I am alone, entirely and deliciously alone, high up in an inaccessible spot whose approaches are guarded by sentinels. There is the occasional cry of a crow or the gallop of a horse down below, at the foot of the rampart whereon my frail habitation rests, or the passing of an occasional messenger. Otherwise nothing; not a single sound near enough to trouble the sunny quiet of my retreat. No surprise is possible, no visitor.


I have been working for an hour, when a light rustling behind me from the direction of the entrance gives me the feeling of some discreet and agreeable presence. I turn round, and there is a cat who has stopped short with one foot in the air, hesitating and looking me straight in the eye, as if to ask: "Who are you, and what are you doing here?"

I call him quietly, he replies with a plaintive miaul; and I, always tactful with cats, go on with my writing, knowing very well that in a first interview one must not be too insistent.

He is a very pretty cat, yellow and white, with the distinguished and elegant air of a grand seignior. A moment later and he is rubbing against my leg; so then I put my hand slowly down on the small, velvety head, which, after a sudden start, permits my caresses and abandons itself to them. It is over; the acquaintance is made. He is evidently a cat accustomed to petting, probably an intimate of the Empress. To-morrow and every day I shall beg my orderly to bring him a cold luncheon from my rations.


The illusion of summer ends with the day. The sun sets big and red behind the Lake of the Lotus, all at once taking on a sad, wintry look; at the same time a chill comes over all things, and the empty palace grows suddenly gloomy. For the first time that day I hear footsteps approaching, resounding in the silence on the pavement of the esplanade. My servants, Osman and Renaud, are coming for me according to instructions; they are the only human beings for whom the gate of the walls below has orders to open.

It is icy cold as we cross the Marble Bridge in the twilight to return to our home, and the moisture is gathering in clouds over the lake, as it does every night.

After supper we go on a man hunt in the dark, through the courts and rooms of the place. On the preceding nights we had observed through the transparent window-panes disturbing little lights which were promptly extinguished if we made any noise.

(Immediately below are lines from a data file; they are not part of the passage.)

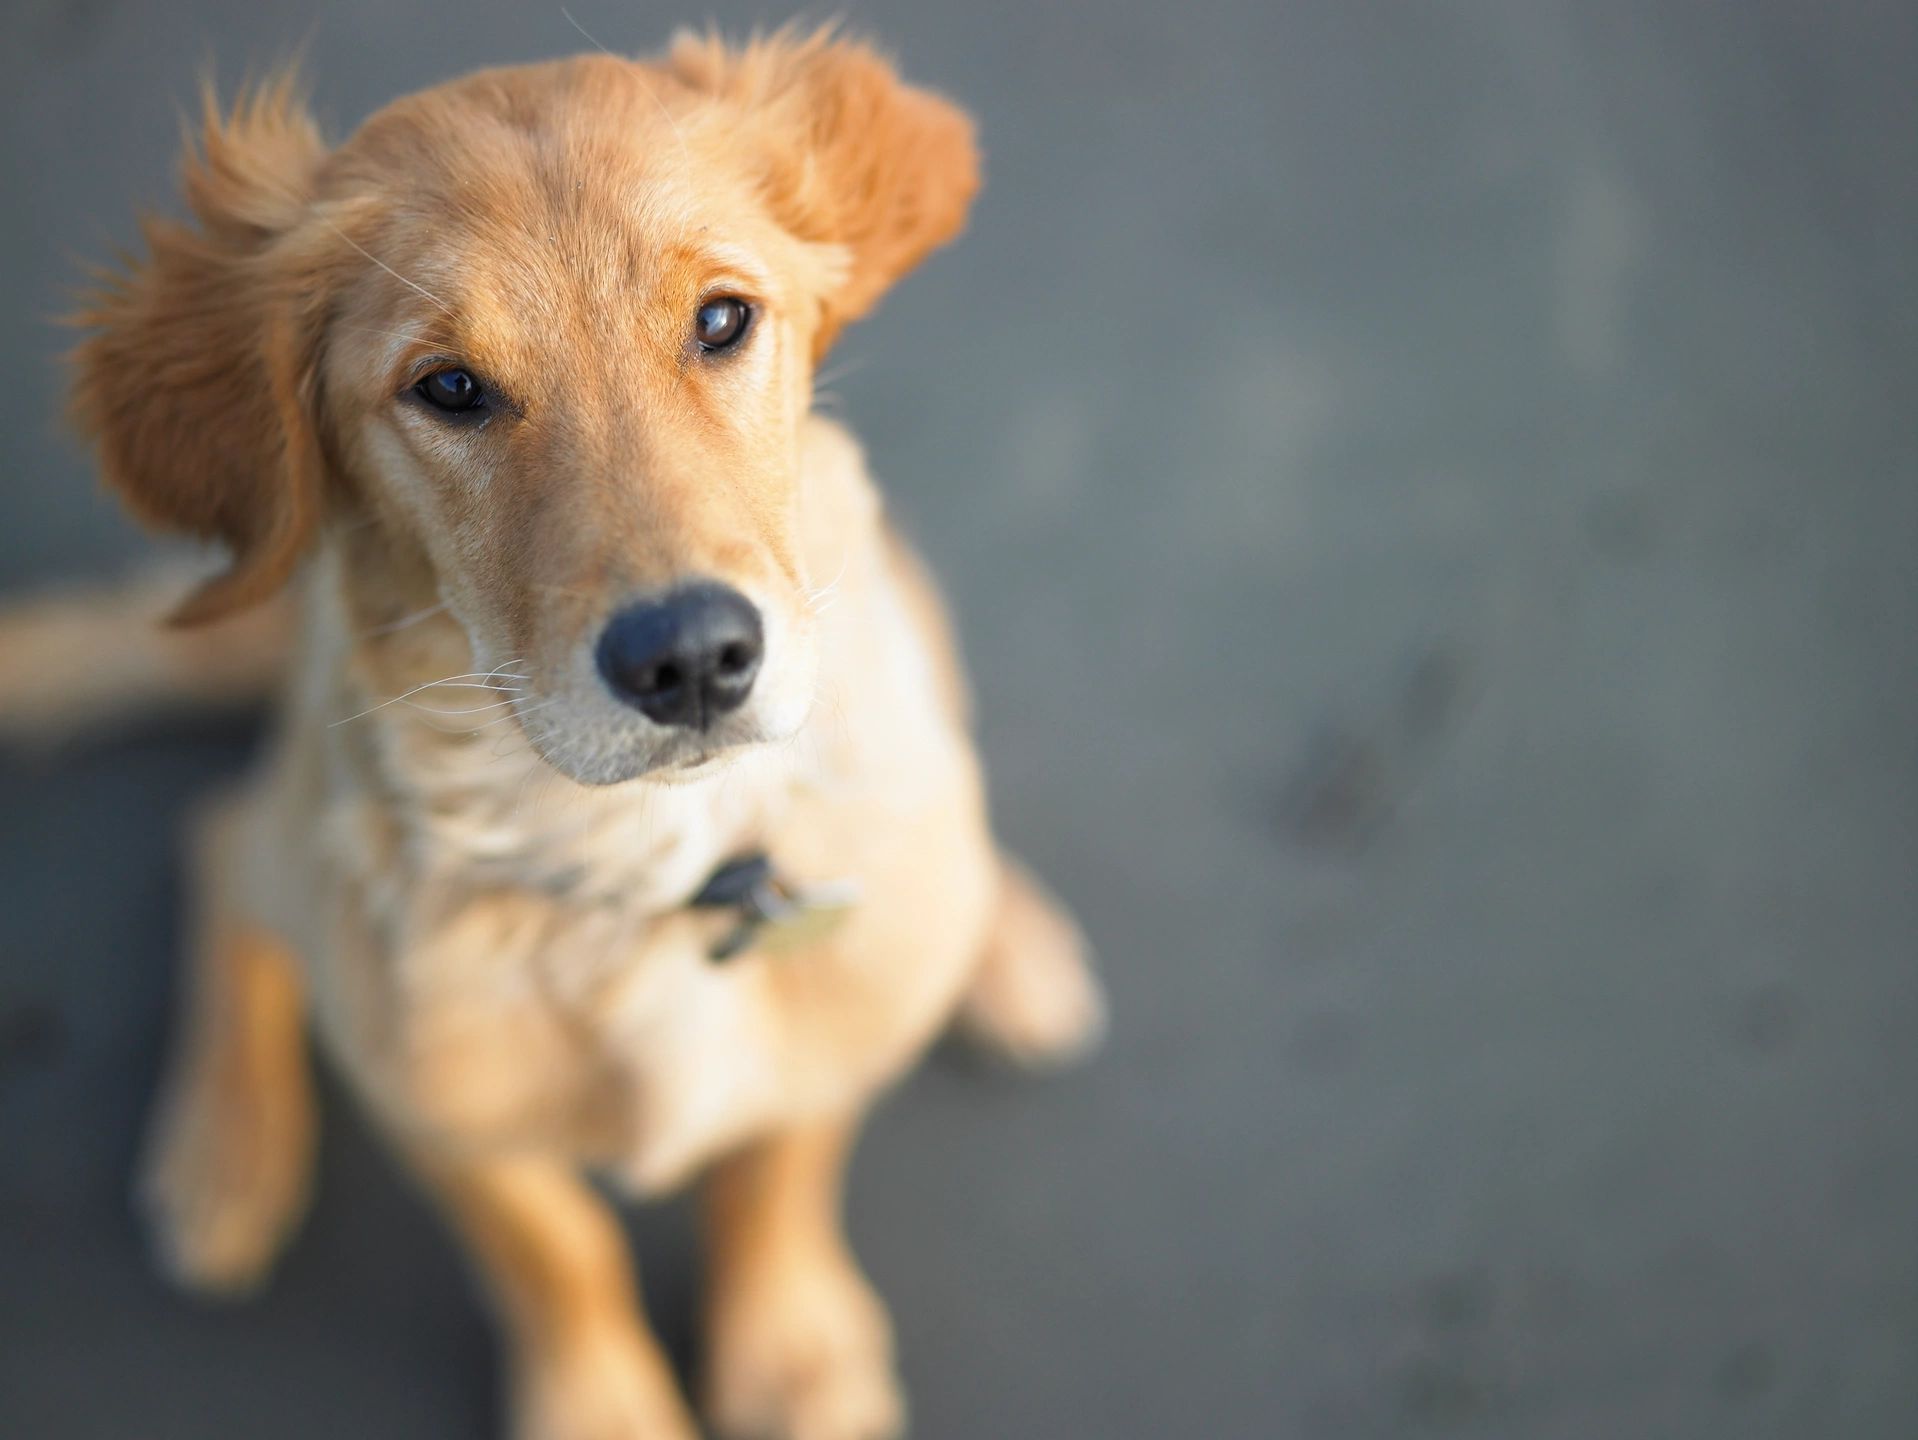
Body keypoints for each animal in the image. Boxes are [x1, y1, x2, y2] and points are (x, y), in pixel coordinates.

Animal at [3, 30, 1112, 1440]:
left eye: (720, 320)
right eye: (449, 389)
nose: (691, 658)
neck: (646, 859)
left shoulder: (828, 1035)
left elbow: (778, 1167)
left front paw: (791, 1353)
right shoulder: (439, 1106)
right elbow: (551, 1248)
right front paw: (602, 1403)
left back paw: (1003, 941)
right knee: (218, 843)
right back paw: (225, 1150)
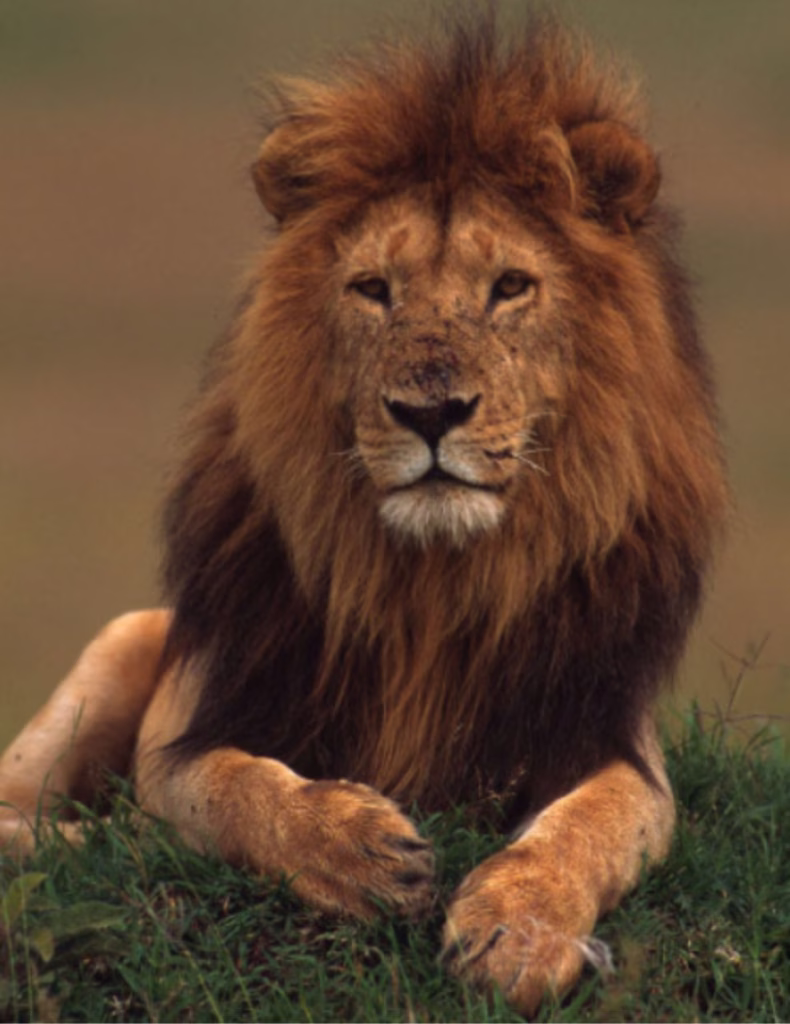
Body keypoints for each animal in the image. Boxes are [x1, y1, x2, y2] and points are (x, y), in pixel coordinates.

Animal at [0, 13, 727, 1016]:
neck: (430, 581)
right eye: (373, 289)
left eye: (511, 286)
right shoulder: (188, 726)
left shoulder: (612, 738)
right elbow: (234, 788)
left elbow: (583, 830)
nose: (431, 412)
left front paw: (521, 932)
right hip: (121, 641)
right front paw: (352, 850)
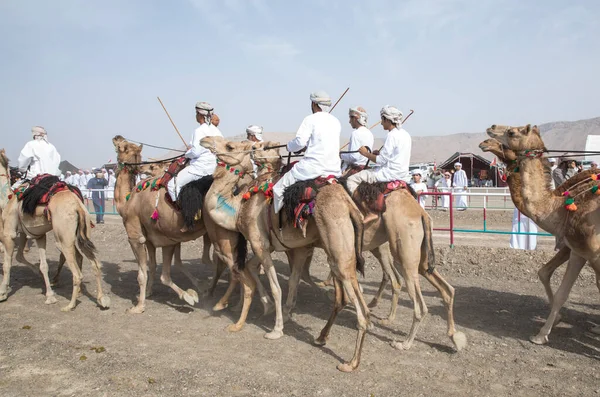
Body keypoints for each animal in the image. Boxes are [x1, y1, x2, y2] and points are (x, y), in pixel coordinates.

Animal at [0, 148, 109, 310]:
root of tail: (77, 205)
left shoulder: (9, 234)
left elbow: (8, 264)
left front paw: (2, 293)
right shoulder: (36, 235)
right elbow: (40, 263)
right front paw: (49, 295)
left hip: (62, 239)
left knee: (77, 272)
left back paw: (70, 305)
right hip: (82, 234)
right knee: (94, 264)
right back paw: (101, 299)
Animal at [111, 136, 217, 312]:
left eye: (120, 146)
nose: (116, 137)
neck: (127, 201)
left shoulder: (136, 237)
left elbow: (145, 273)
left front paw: (138, 306)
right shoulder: (160, 239)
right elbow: (158, 268)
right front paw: (149, 293)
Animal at [202, 137, 370, 372]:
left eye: (230, 146)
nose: (205, 140)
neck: (240, 206)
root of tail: (349, 204)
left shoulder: (260, 243)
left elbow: (276, 287)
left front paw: (276, 329)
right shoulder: (286, 247)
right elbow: (277, 276)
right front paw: (272, 308)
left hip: (339, 249)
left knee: (359, 302)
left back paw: (351, 362)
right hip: (335, 249)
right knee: (344, 296)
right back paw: (321, 337)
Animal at [486, 124, 600, 344]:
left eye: (511, 132)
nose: (489, 132)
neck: (560, 206)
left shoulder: (592, 254)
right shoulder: (578, 251)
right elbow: (556, 286)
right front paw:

These lights moved up and down the uninhabited galleries, some distance away, like fireflies. To-night's effort brings about the capture of three unknown men who with cutlasses and dark lanterns have climbed over the walls to pilfer in the imperial reserves. There are two Chinese and one European, a soldier of one of the allied nations. Not to make too much ado over it, we content ourselves with putting them out after cudgelling them well and boxing their ears.